An Act Relative To Education Reform (Senate, No. 2205) creates Innovation Schools, which are district public schools with increased autonomy and flexibility to operate. Any school, in any district, may take advantage of this new model, and the funding of these schools is the same as for any other school in the district.

Any groups or individuals can submit proposals for innovation schools and approval depends on collaborative evaluation by the school committees, teachers union and superintendent.

The bill also addresses “underperforming” and “chronically underperforming” schools by authorizing the commissioner of elementary and secondary education to intervene and work with school superintendents to develop turnaround plans for those schools.

Plans can be approved for up to three years. Upon expiration of the plan, the commissioner will review the school and decide whether the school has improved sufficiently, requires further improvement or has failed to improve at all. If no improvement has occurred, the commissioner can take steps to institute dramatic turn around.

Schools that score in the lowest 20 percent in the statewide Composite Performance Index are designated as either underperforming or chronically underperforming. No more than 5 percent of the state’s schools can have either designation at any given time.

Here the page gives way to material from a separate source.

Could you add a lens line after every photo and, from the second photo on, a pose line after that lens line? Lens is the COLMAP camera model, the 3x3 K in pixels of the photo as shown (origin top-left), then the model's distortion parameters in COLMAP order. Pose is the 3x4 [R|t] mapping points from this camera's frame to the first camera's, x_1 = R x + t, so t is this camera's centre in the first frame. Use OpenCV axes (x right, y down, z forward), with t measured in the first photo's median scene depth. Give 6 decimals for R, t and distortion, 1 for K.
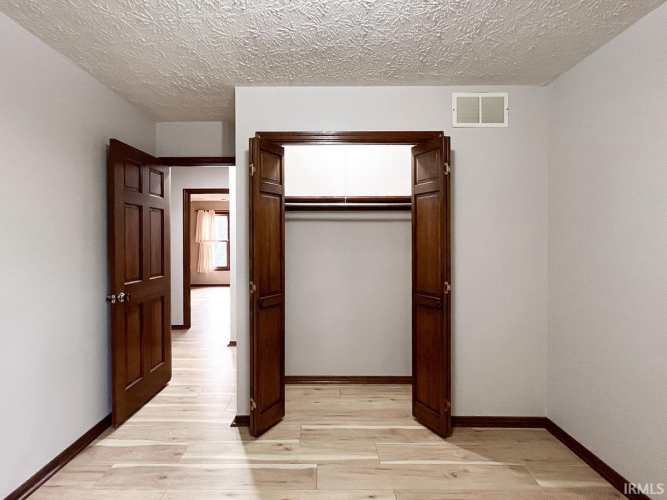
lens RADIAL K [[331.4, 0, 330.7], [0, 331.4, 252.0], [0, 0, 1]] dist [-0.005826, 0.002341]
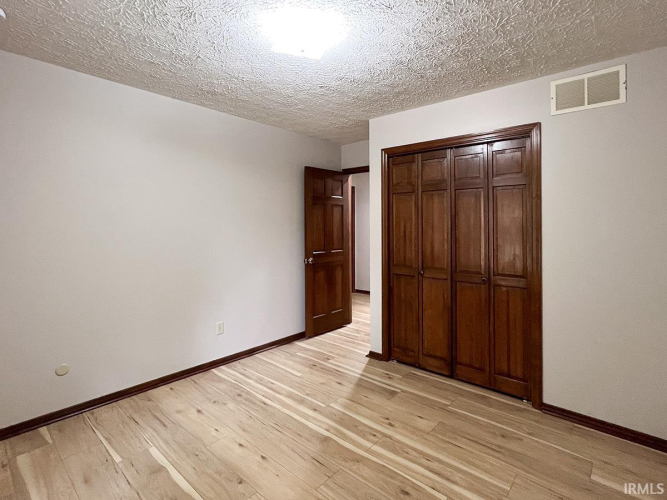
lens RADIAL K [[331.4, 0, 331.2], [0, 331.4, 245.8], [0, 0, 1]] dist [-0.005826, 0.002341]
pose [[0.761928, 0.045122, -0.646088, 0.527444], [-0.027911, 0.998931, 0.036849, -0.001372], [0.647060, -0.010043, 0.762373, -0.201906]]
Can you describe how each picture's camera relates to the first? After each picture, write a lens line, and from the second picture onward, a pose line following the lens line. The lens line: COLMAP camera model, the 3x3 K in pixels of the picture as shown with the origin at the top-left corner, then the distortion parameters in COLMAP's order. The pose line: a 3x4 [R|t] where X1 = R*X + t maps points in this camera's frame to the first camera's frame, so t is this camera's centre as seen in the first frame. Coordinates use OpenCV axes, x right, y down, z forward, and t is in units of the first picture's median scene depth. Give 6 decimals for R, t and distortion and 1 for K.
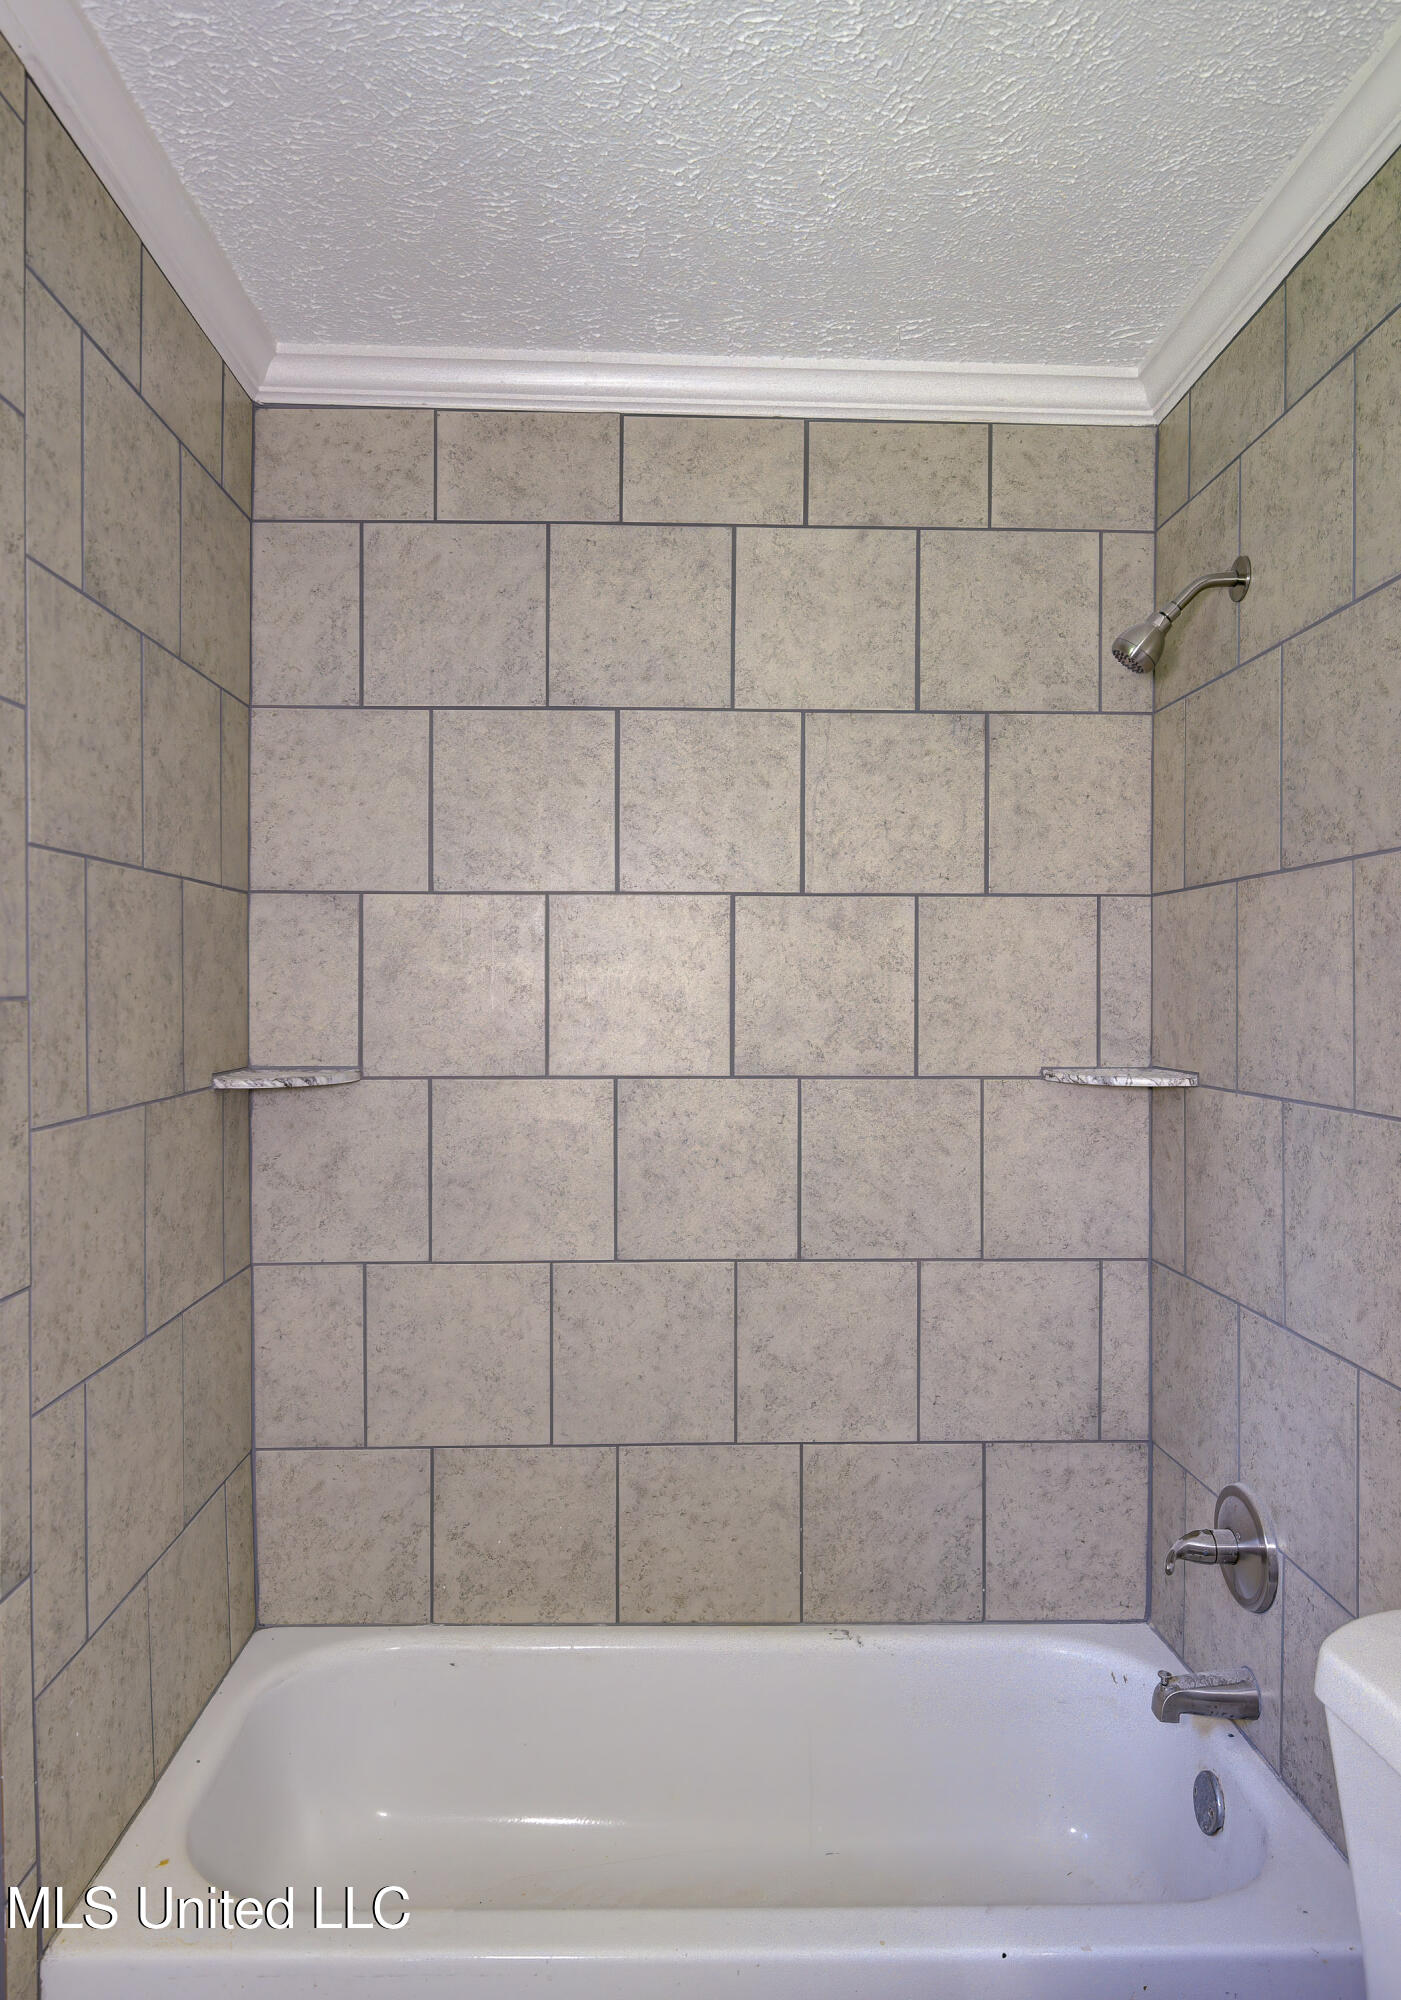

A final piece of the bill removes the cap that limits the state’s total charter school population to 4 percent. It also raises the state spending cap for charter schools from 9 to 18 percent of net school spending in the lowest 10 percent performing districts.

The legislation requires charter schools to develop recruitment and retention plans which include annual goals and specific strategies to attract, enroll and retain low-income, special-education, limited-English, and sub-proficient students.

All the changes provided in the legislation strengthen the Commonwealth’s ability to compete for federal “Race to the Top” grant money worth $150 million to $250 million which represents a one-time-only opportunity to maintain and improve our education system, especially in these tough fiscal times when budgets are being slashed and programs are being cut.

The application deadline for these funds is fast approaching, and the Senate’s vote puts Massachusetts one step closer to obtaining these funds.

The bill now goes to the House of Representatives for further action.